Collected data:
________

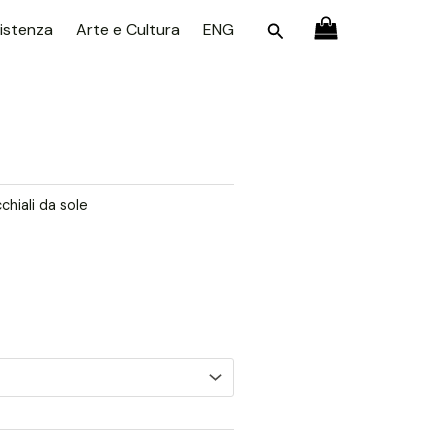
Cerca
istenza
Arte e Cultura
ENG
chiali da sole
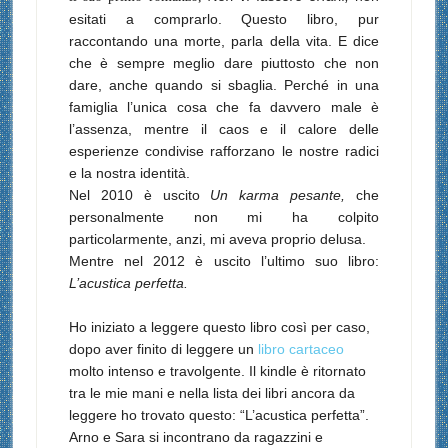
esitati a comprarlo.
Questo libro, pur
raccontando una morte, parla della vita. E dice
che è sempre meglio dare piuttosto che non
dare, anche quando si sbaglia. Perché in una
famiglia l’unica cosa che fa davvero male è
l’assenza, mentre il caos e il calore delle
esperienze condivise rafforzano le nostre radici
e la nostra identità.
Nel 2010 è uscito
Un karma pesante,
che
personalmente non mi ha colpito
particolarmente, anzi, mi aveva proprio delusa.
Mentre nel 2012 è uscito l’ultimo suo libro:
L’acustica perfetta.
Ho iniziato a leggere questo libro così per caso,
dopo aver finito di leggere un
libro cartaceo
molto intenso e travolgente. Il kindle è ritornato
tra le mie mani e nella lista dei libri ancora da
leggere ho trovato questo: “L’acustica perfetta”.
Arno e Sara si incontrano da ragazzini e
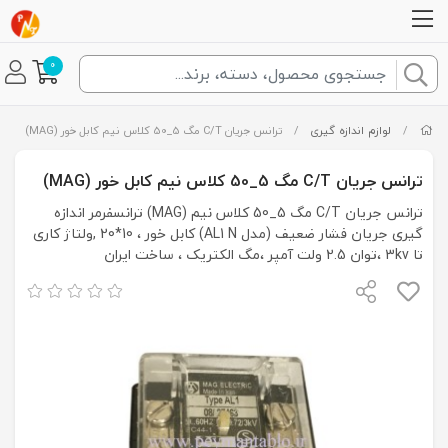
0
/
لوازم اندازه گیری
/
ترانس جریان C/T مگ 5_50 کلاس نیم کابل خور (MAG)
ترانس جریان C/T مگ 5_50 کلاس نیم کابل خور (MAG)
ترانس جریان C/T مگ 5_50 کلاس نیم (MAG) ترانسفرمر اندازه
گیری جریان فشار ضعیف (مدل AL1 N) کابل خور ، 10*20 ,ولتاژ کاری
تا 3kv ،توان 2.5 ولت آمپر ،مگ الکتریک ، ساخت ایران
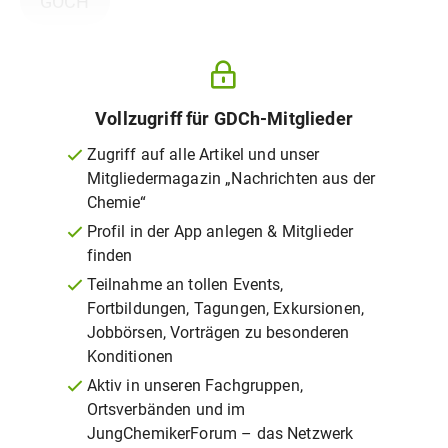
GÖCH
Vollzugriff für GDCh-Mitglieder
Zugriff auf alle Artikel und unser
Mitgliedermagazin „Nachrichten aus der
Chemie“
Profil in der App anlegen & Mitglieder
finden
Teilnahme an tollen Events,
Fortbildungen, Tagungen, Exkursionen,
Jobbörsen, Vorträgen zu besonderen
Konditionen
Aktiv in unseren Fachgruppen,
Ortsverbänden und im
JungChemikerForum – das Netzwerk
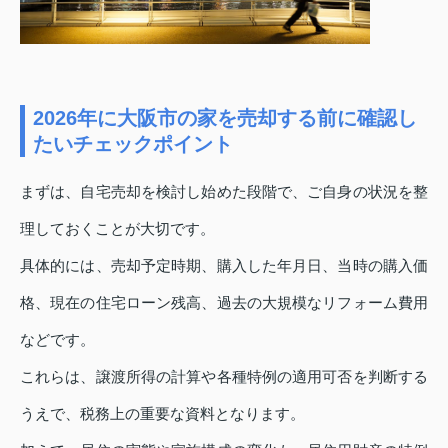
2026年に大阪市の家を売却する前に確認し
たいチェックポイント
まずは、自宅売却を検討し始めた段階で、ご自身の状況を整
理しておくことが大切です。
具体的には、売却予定時期、購入した年月日、当時の購入価
格、現在の住宅ローン残高、過去の大規模なリフォーム費用
などです。
これらは、譲渡所得の計算や各種特例の適用可否を判断する
うえで、税務上の重要な資料となります。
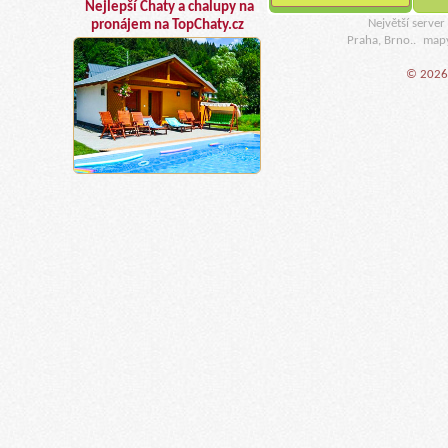
Nejlepší Chaty a chalupy na
Největší serve
pronájem na TopChaty.cz
Praha, Brno..
map
© 2026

________

#### Directive:
Images do not belong in the copy; reproduce all other parts of the records above verbatim.

#### Reply:
Cerca
istenza
Arte e Cultura
ENG
chiali da sole
esitati a comprarlo.
Questo libro, pur
raccontando una morte, parla della vita. E dice
che è sempre meglio dare piuttosto che non
dare, anche quando si sbaglia. Perché in una
famiglia l’unica cosa che fa davvero male è
l’assenza, mentre il caos e il calore delle
esperienze condivise rafforzano le nostre radici
e la nostra identità.
Nel 2010 è uscito
Un karma pesante,
che
personalmente non mi ha colpito
particolarmente, anzi, mi aveva proprio delusa.
Mentre nel 2012 è uscito l’ultimo suo libro:
L’acustica perfetta.
Ho iniziato a leggere questo libro così per caso,
dopo aver finito di leggere un
libro cartaceo
molto intenso e travolgente. Il kindle è ritornato
tra le mie mani e nella lista dei libri ancora da
leggere ho trovato questo: “L’acustica perfetta”.
Arno e Sara si incontrano da ragazzini e
0
/
لوازم اندازه گیری
/
ترانس جریان C/T مگ 5_50 کلاس نیم کابل خور (MAG)
ترانس جریان C/T مگ 5_50 کلاس نیم کابل خور (MAG)
ترانس جریان C/T مگ 5_50 کلاس نیم (MAG) ترانسفرمر اندازه
گیری جریان فشار ضعیف (مدل AL1 N) کابل خور ، 10*20 ,ولتاژ کاری
تا 3kv ،توان 2.5 ولت آمپر ،مگ الکتریک ، ساخت ایران
GÖCH
Vollzugriff für GDCh-Mitglieder
Zugriff auf alle Artikel und unser
Mitgliedermagazin „Nachrichten aus der
Chemie“
Profil in der App anlegen & Mitglieder
finden
Teilnahme an tollen Events,
Fortbildungen, Tagungen, Exkursionen,
Jobbörsen, Vorträgen zu besonderen
Konditionen
Aktiv in unseren Fachgruppen,
Ortsverbänden und im
JungChemikerForum – das Netzwerk
2026年に大阪市の家を売却する前に確認し
たいチェックポイント
まずは、自宅売却を検討し始めた段階で、ご自身の状況を整
理しておくことが大切です。
具体的には、売却予定時期、購入した年月日、当時の購入価
格、現在の住宅ローン残高、過去の大規模なリフォーム費用
などです。
これらは、譲渡所得の計算や各種特例の適用可否を判断する
うえで、税務上の重要な資料となります。
Nejlepší Chaty a chalupy na
Největší serve
pronájem na TopChaty.cz
Praha, Brno..
map
© 2026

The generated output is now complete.